Friday, October 5, 2012

I doubt it...

Why is trusting so hard?
Why do you find it so impossible when life is beating you against a wall?

Why does it haunt you.

Why does doubt grip you so firmly?


WHY CAN'T I LET GO?




Hi guys. 

This time my post is even more personal than it usually is.... stick with me....


My biggest struggle right now is one, simple, little 5 letter word.


Everything is railing against me doing this seemingly common action:

Trust. 

Trust is something so easily broken. It only takes one lie, one slip, one miscommunication, one sentence, one belief, one thing forgotten, one....DOUBT.



So what is trust?






Trust

noun
1.
reliance on the integrity, strength, ability, surety, etc., of aperson or thing; confidence.
2.
confident expectation of something; hope.
3.
a person or thing on which one relies.
4.      the condition of one to whom something has been entrusted.

For me? Trust is like belief. When I trust someone to look out for me. That they have my best interest in mind. That they love WHO I am.....not WHAT I am. They're someone who can tell me anything....they'll tell me not just what I WANT to hear....but also what I NEED to hear. 

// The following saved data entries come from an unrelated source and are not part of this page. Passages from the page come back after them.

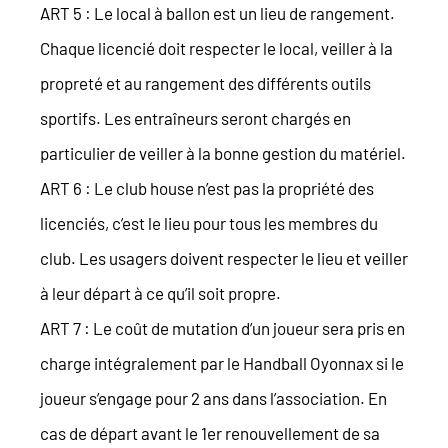
ART 5 : Le local à ballon est un lieu de rangement.
Chaque licencié doit respecter le local, veiller à la
propreté et au rangement des différents outils
sportifs. Les entraîneurs seront chargés en
particulier de veiller à la bonne gestion du matériel.
ART 6 : Le club house n’est pas la propriété des
licenciés, c’est le lieu pour tous les membres du
club. Les usagers doivent respecter le lieu et veiller
à leur départ à ce qu’il soit propre.
ART 7 : Le coût de mutation d’un joueur sera pris en
charge intégralement par le Handball Oyonnax si le
joueur s’engage pour 2 ans dans l’association. En
cas de départ avant le 1er renouvellement de sa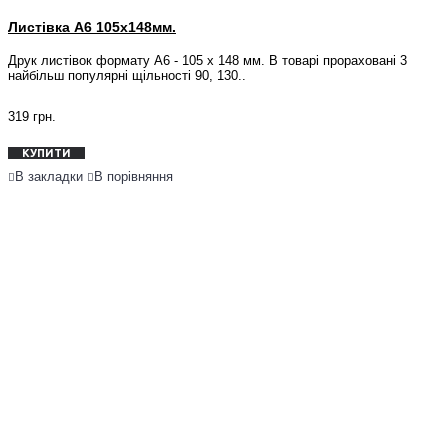
Листівка А6 105x148мм.
Друк листівок формату А6 - 105 х 148 мм. В товарі прораховані 3
найбільш популярні щільності 90, 130..
319 грн.
КУПИТИ
В закладки
В порівняння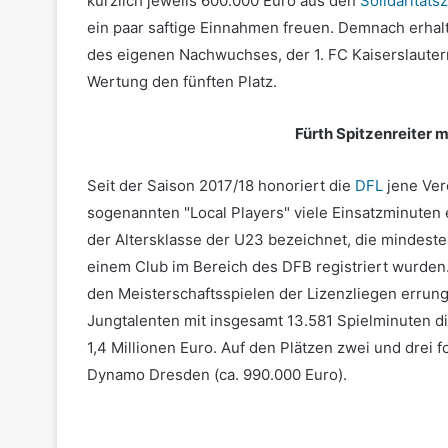
kürzlich jeweils 600.000 Euro aus den
Solidaritäts
ein paar saftige Einnahmen freuen. Demnach erhal
des eigenen Nachwuchses, der 1. FC Kaiserslautern
Wertung den fünften Platz.
Fürth Spitzenreiter 
Seit der Saison 2017/18 honoriert die
DFL
jene Ver
sogenannten "Local Players" viele Einsatzminuten 
der Altersklasse der U23 bezeichnet, die mindeste
einem Club im Bereich des DFB registriert wurden.
den Meisterschaftsspielen der Lizenzliegen errun
Jungtalenten mit insgesamt 13.581 Spielminuten di
1,4 Millionen Euro. Auf den Plätzen zwei und drei f
Dynamo Dresden (ca. 990.000 Euro).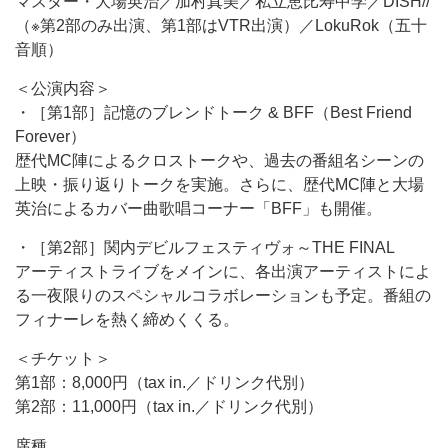
マスター・大場英治／加村真美／私立恵比寿中学／DISH//
（※第2部のみ出演、第1部はVTR出演）／LokuRok（五十
音順）
＜公演内容＞
・［第1部］記憶のブレンドトーク & BFF（Best Friend
Forever）
歴代MC陣によるクロストークや、過去の番組名シーンの
上映・振り返りトークを実施。さらに、歴代MC陣と大場
英治によるカバー曲歌唱コーナー「BFF」も開催。
・［第2部］関内デビルフェスティヴォ～THE FINAL
アーティストライブをメインに、各出演アーティストによ
る一夜限りのスペシャルコラボレーションも予定。番組の
フィナーレを熱く締めくくる。
＜チケット＞
第1部：8,000円（tax in.／ドリンク代別）
第2部：11,000円（tax in.／ドリンク代別）
席種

A little known fact about me. I didn't TRUST God when I was saved. I knew he existed. I accepted that. I asked him to live in my heart. And He did. But it wasn't until recently that he taught me what it was like to TRUST Him. 
It wasn't an easy event that brought me around to trusting Him....but even more recently it's become so much harder to give up my weak attempts and ridiculous doubts. And allow Him full control, full trust of my life. 

He's PERFECT. He doesn't make mistakes. Every single second of my day God knew. He PLANNED it. It's all working to His glory and my benefit...But I doubt.

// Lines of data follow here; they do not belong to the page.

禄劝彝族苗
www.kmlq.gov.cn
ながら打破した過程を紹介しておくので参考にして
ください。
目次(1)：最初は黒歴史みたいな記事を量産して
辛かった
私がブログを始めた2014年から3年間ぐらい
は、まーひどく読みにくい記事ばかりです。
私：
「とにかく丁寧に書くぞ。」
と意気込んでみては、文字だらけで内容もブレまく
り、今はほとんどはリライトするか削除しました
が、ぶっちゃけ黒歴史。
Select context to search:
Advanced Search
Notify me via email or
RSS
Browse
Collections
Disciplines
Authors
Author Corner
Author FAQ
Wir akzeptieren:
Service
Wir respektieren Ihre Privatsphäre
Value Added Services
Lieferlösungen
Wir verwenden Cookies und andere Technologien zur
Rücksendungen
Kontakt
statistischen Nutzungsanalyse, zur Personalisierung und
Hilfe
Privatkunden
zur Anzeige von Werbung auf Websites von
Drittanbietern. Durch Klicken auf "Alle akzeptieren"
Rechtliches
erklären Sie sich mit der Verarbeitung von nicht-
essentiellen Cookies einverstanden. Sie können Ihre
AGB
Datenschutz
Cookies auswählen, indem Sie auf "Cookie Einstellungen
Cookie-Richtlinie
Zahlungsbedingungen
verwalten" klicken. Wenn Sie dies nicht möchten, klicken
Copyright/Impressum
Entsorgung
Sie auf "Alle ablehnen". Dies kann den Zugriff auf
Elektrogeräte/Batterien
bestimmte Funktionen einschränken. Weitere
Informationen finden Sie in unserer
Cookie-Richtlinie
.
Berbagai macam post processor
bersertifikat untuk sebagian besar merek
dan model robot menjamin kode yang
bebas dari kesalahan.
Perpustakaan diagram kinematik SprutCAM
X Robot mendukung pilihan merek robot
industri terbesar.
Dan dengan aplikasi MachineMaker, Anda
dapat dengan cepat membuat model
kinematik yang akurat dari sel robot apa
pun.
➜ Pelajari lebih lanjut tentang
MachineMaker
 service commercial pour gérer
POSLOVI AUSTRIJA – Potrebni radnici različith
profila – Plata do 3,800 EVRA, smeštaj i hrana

We get stuck in our own defenses, our doubts, our guilt, our failures, our bitterness. That if we're gonna do something, from now on, we're gonna do it ourselves. So that way it gets done RIGHT. 

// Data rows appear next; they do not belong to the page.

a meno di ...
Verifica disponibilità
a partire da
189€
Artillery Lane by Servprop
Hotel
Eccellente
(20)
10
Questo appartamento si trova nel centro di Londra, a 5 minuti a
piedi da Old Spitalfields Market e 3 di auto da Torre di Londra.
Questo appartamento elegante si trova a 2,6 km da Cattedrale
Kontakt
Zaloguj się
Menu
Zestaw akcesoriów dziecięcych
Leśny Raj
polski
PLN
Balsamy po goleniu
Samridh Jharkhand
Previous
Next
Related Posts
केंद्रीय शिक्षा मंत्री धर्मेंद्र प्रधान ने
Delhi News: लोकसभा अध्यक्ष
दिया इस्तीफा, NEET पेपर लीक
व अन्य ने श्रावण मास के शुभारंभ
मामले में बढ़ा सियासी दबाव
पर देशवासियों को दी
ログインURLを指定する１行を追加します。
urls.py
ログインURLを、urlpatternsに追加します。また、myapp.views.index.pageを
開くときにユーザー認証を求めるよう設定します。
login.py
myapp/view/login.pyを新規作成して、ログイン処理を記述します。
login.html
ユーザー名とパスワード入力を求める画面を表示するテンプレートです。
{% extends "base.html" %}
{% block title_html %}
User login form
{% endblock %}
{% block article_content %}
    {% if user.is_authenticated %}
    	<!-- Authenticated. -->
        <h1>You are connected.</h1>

Ha. Guys it's like pretending you know what the whole painted masterpiece will look like, what it is, every dimension, when all you can see is one shade of the background color. 

He CREATED YOU. He honestly knows just exactly how much you can handle. His love for you stretches beyond your comprehension....you're playing in a puddle when God wants to take you to the ocean.... 

I'm in my senior year of high-school, and with that, so many decisions need to be made. Graduation itself, school planning to finish it in time, what I'm doing afterwards, friends, acquaintances, driving, ideas, talents, time management. Along with my Dad switching jobs and making offers on multiple houses and trying to sell our own. So I keep catching myself tugging back on the little pieces I've give over to God. I slam up against a wall and start trying to climb it instead of allowing the Creator of the universe to provide a way through it. 

If you've found yourself doing this too, no matter where you are in life, let me just encourage you. 

Guys, He's EARNED your trust. He DIED for you. DO NOT let those doubts consume you. You are NOT ALONE. 
When you trust Him with every fiber of who you are....He can make you light up the skies, you'll shine like a star in this dark generation. You start to embody His beauty to our doubting society. 

Every day you trust in frail things. The chair to hold you, your house to be there when you get back, your car to keep running (or to die continually....) You expect consistency. Pattern. Regularity. But you won't trust the one immovable, immutable, unchanging God. Who's proven himself over and over to you, personally.

Even when He feels furthest from you.....He's still there. His hand is still under you....even when you fall to your knees. He will keep bringing you back to Him. Every time.

It's like someone just walked up to you with a map for your life with every single detail planned out for the absolute best...AND gave you the person who could read the map.
Oh, and by the way? That map reader Loves you more than life itself. Literally. He's proved it. 


Chin up. He's FOR you. It's gonna be okay. 

Those doubts will never shut up. You're always going to have them. They'll constantly be whispering lies to you. And chances are, you'll feel like they're completely true: 
You ARE hopeless. You really can't do anything right. NO one loves you. You'll NEVER be what they want....so why try? You're so ugly. You don't fit in. You have no talents. Heck, you don't even LIKE yourself....so how could anyone else?

Truth is. What you're focused on....will be your truth. What you believe in...will become your God. When you're focused on YOU. You'll be what you're relying on...But when you take that focus off of yourself and put it on God. You can't help but trust Him as He reveals more and more of himself to you. 


So I'm gonna dare you. Do what I did. Most likely you're going through a trial right now. God's refining you and making you even more like himself. So go. Take your journal or a random piece of paper and write down multiple things that you honestly see no way out of. Short term/long term big/little whatever....Date it. Take that page and bring it before God in earnest. Leave it in His hands. Cease being anxious and DO it. DO it. Trust. You might just be amazed how amazing, how beautiful, how PERFECTLY He works it out.